Dive Brief:
- The Government Accountability Office issued a report yesterday saying that some of the federal government’s efforts to reduce IT costs appear to be working, CIO reports.
- Four agencies - the Department of Defense, Department of Homeland Security, the Treasury Department and the Social Security Administration -- accounted for about 70% of the savings.
- The federal government normally budgets about $80 billion annually for IT.
Dive Insight:
It’s been five years since the federal government began pushing agencies to reduce IT costs through data center consolidations, shared services and cloud computing. The new GAO report found that these efforts have saved the U.S. about $3.6 billion in IT costs so far.
Data center consolidations are responsible for about half of those cost reductions, the report found. Savings were also generated based on response to the government’s "cloud first" push.
However, the report also found that most agencies do not fully meet OMB's requirements to submit reinvestment plan information. Of the 27 agencies required to submit such plans, only five had done so thus far.
The report is good news for skeptics of cloud computing and other federal IT cost-reduction strategies.

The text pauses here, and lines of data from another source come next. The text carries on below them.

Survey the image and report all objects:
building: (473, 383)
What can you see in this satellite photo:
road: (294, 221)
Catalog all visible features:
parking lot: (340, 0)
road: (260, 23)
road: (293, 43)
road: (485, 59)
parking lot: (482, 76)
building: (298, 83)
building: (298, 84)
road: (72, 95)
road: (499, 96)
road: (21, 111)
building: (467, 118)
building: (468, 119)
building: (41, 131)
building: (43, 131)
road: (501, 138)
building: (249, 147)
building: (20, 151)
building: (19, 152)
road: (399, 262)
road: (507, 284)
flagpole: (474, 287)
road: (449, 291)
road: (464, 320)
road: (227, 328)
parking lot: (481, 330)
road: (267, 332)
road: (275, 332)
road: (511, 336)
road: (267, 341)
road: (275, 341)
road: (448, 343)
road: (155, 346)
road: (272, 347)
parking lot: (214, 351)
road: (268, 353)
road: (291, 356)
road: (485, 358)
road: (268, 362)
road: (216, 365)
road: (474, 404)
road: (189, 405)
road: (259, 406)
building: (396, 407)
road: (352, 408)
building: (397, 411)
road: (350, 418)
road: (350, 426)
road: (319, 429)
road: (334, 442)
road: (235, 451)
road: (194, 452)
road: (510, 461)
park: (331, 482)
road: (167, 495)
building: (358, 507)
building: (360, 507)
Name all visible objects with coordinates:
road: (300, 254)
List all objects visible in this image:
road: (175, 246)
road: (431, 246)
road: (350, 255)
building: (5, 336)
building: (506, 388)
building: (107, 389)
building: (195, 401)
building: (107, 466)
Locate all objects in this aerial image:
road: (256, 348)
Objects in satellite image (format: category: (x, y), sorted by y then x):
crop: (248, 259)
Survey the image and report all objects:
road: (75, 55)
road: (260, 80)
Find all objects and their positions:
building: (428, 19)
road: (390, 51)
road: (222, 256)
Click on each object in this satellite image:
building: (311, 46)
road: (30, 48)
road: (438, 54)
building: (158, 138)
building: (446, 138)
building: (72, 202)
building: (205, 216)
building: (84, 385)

Late last month, the FCC, one of the federal agencies leading the way in cloud computing, said it expects to be “100 percent cloud” by the end of fiscal 2017. The agency will exclusively use platform- and software-as-a-service offerings. The move to cloud is expected to create substantial savings for the agency. Already, the FCC rolled out a software-as-a-service public consumer help desk that was one-sixth the price of completng the same solution on premise.